11 May 2018, News Wires – The state of Western Australia has ordered an inquiry into a delay in burying carbon dioxide emissions at Chevron Corp’s Gorgon liquefied natural gas (LNG) project, which could lead to a change in conditions on the project.
The state approved the $54-billion Gorgon project in 2009 on the condition that at least 80 percent of carbon dioxide released in its gas processing operations over a five-year rolling average period would be buried.
“It has become apparent there needs to be a clearly defined start point for the commencement of the five-year rolling average,” Stephen Dawson, the state environment minister, told reporters in the Perth, the state capital, on Monday, according to an email sent to Reuters by his spokeswoman.
He ordered the state’s Environmental Protection Authority to report back within the next nine months whether the conditions should be changed, along with any other recommendations.
Chevron said it welcomed the review “to clarify the existing condition” on the carbon capture project.
“Our focus is on the safe commissioning and start-up of the carbon dioxide injection project and achieving a high percentage of injection over the 40-year life of the Gorgon project,” a Chevron spokeswoman said in emailed comments.

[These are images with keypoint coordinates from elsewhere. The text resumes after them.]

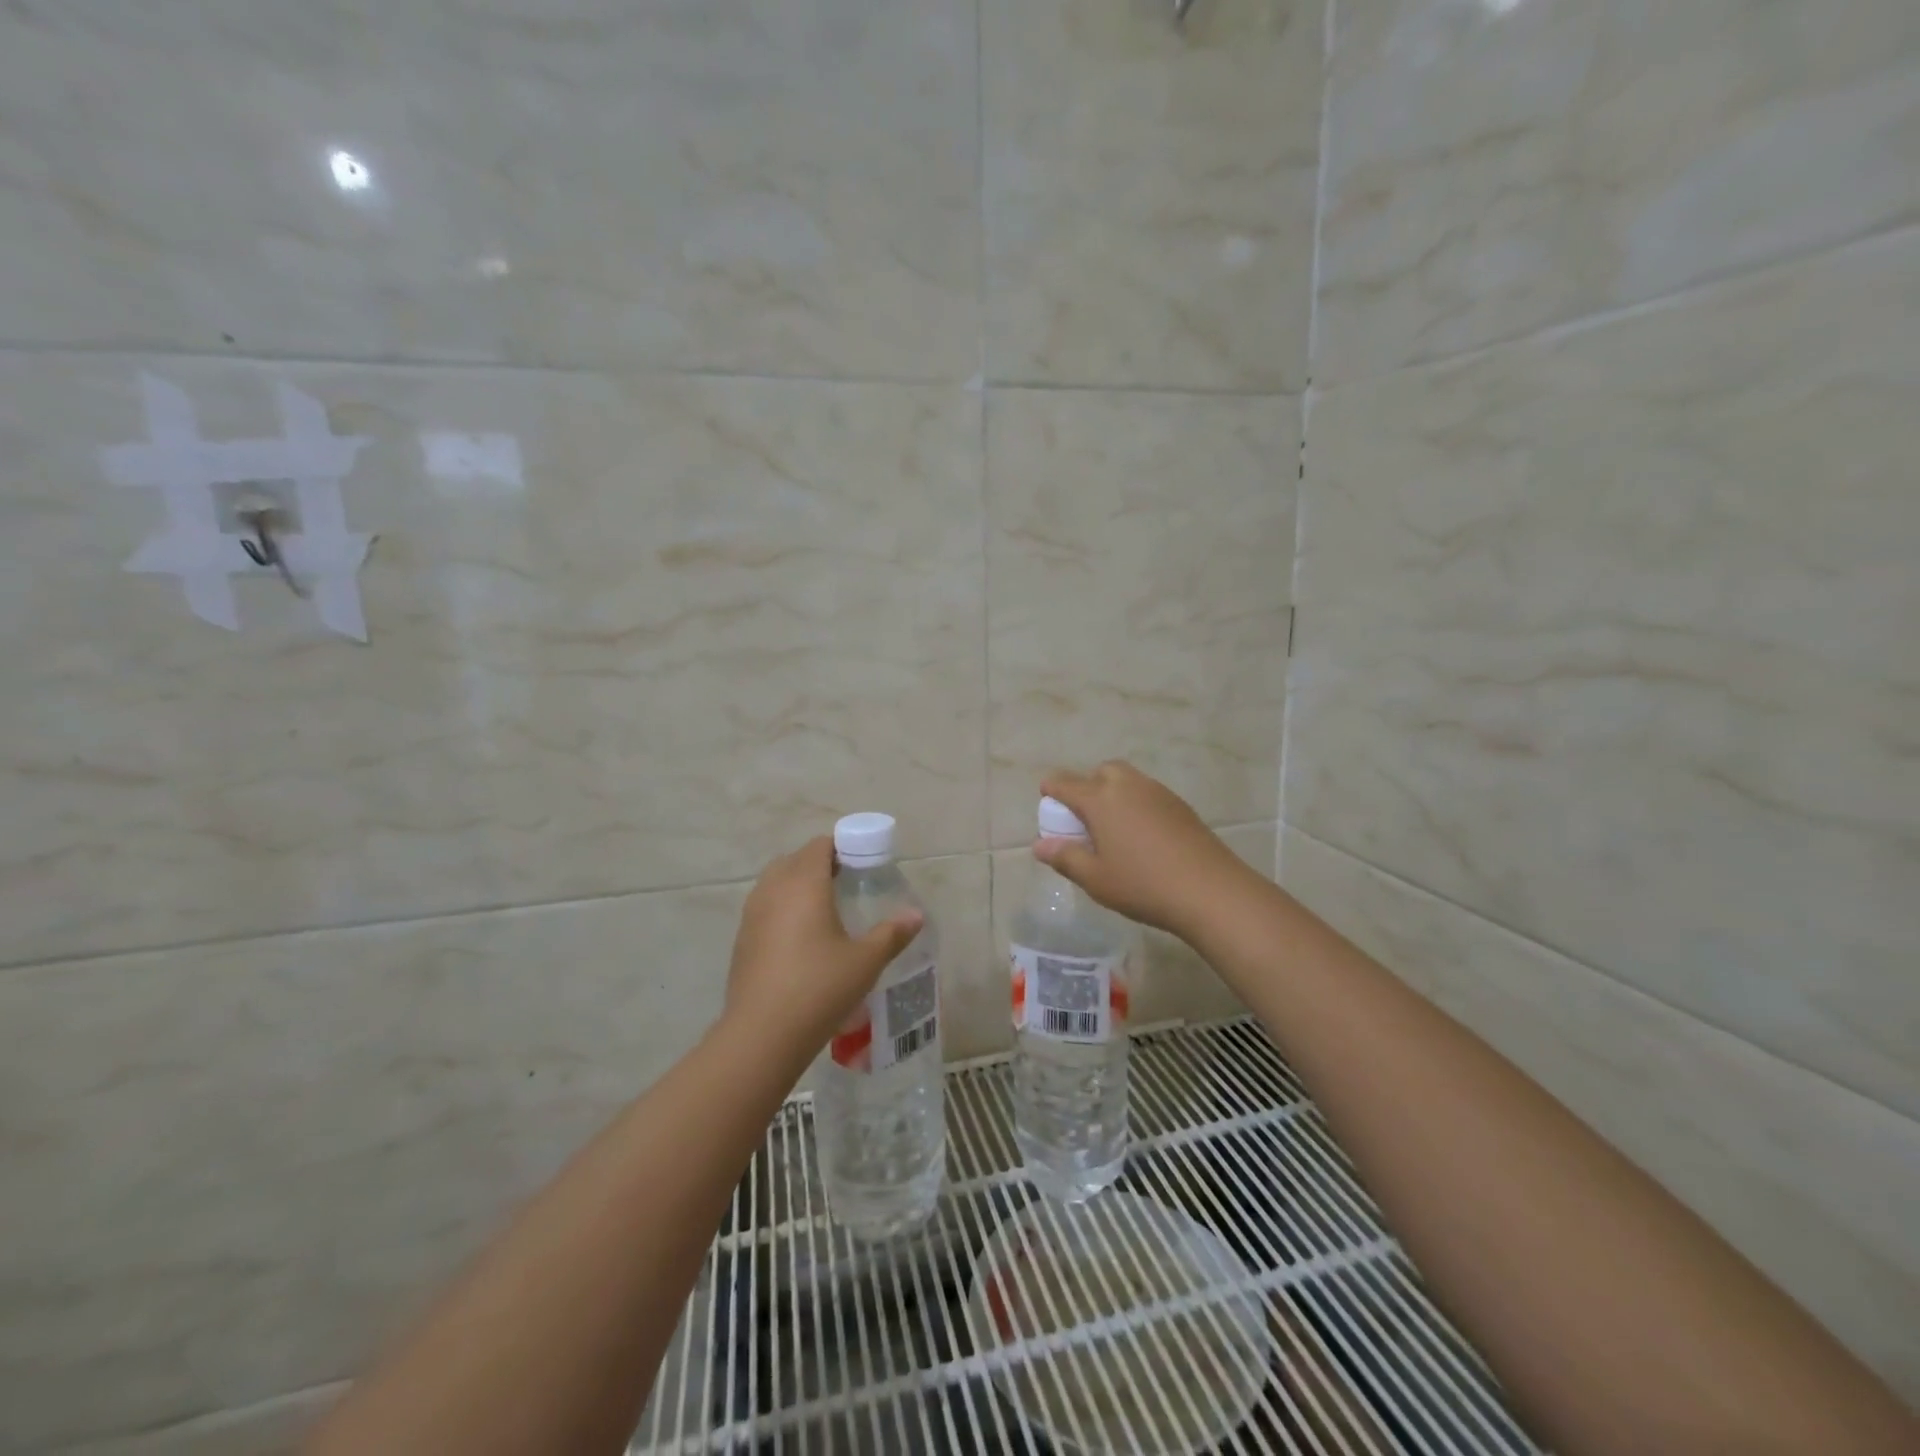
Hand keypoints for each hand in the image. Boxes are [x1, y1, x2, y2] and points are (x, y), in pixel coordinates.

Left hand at [725, 837, 923, 1056]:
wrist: (763, 1034)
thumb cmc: (820, 988)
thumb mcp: (865, 961)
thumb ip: (892, 934)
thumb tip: (916, 915)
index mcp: (804, 884)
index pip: (819, 846)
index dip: (840, 847)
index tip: (861, 863)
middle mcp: (774, 890)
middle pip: (795, 860)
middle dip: (819, 864)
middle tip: (846, 883)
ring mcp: (752, 914)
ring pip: (775, 882)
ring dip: (797, 885)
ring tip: (824, 909)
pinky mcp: (742, 939)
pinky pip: (764, 907)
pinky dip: (782, 908)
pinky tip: (800, 938)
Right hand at [1035, 761, 1258, 939]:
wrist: (1210, 890)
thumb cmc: (1143, 884)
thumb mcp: (1095, 879)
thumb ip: (1065, 857)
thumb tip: (1040, 845)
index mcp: (1100, 799)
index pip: (1064, 782)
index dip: (1051, 790)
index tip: (1047, 805)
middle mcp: (1128, 785)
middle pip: (1100, 772)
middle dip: (1086, 786)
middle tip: (1085, 819)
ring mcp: (1158, 792)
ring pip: (1127, 779)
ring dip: (1113, 793)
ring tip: (1113, 828)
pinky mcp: (1180, 805)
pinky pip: (1148, 794)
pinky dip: (1136, 804)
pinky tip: (1142, 836)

Chevron told the government last December it would not be able to start capturing and burying carbon dioxide until the fourth quarter of 2018 at the earliest, after having found problems with valves and pipeline equipment during commissioning of its A$2.5 billion ($1.9 billion) injection system.
The Gorgon carbon dioxide injection system is the world’s largest capture and storage project.
Processing operations began in March 2016, when Gorgon started producing gas from the Jansz field.
However, Chevron only intended to start burying carbon dioxide after it started producing from the Gorgon field, which has a higher carbon dioxide content. Production started there in 2017.
Gorgon LNG is owned by Chevron, ExxonMobil Corp, Royal Dutch Shell, and Japan’s Osaka Gas, Tokyo Gas and JERA.